## What to work on
Show every line below where "wrist" can be found.

## Input data
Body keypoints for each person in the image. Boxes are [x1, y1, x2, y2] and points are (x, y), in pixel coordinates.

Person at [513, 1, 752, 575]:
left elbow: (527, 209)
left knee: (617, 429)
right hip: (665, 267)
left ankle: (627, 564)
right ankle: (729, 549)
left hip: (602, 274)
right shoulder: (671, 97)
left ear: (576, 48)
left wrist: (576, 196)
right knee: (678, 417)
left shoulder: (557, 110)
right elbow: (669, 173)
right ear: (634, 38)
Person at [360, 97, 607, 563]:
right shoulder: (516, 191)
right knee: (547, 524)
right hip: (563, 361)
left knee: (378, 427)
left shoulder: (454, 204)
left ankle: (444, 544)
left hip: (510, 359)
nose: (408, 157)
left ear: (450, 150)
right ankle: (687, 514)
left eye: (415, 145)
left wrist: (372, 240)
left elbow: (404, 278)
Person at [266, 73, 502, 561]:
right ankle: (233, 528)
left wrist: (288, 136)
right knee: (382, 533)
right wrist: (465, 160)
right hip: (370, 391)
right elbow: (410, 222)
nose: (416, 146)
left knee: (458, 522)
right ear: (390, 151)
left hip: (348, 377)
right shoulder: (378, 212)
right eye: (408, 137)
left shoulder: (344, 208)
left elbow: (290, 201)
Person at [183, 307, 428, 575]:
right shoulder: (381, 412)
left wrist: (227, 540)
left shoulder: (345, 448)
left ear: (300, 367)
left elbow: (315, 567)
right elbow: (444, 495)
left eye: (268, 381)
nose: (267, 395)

## Task output
left wrist: (576, 196)
left wrist: (372, 240)
left wrist: (288, 136)
right wrist: (465, 160)
left wrist: (227, 540)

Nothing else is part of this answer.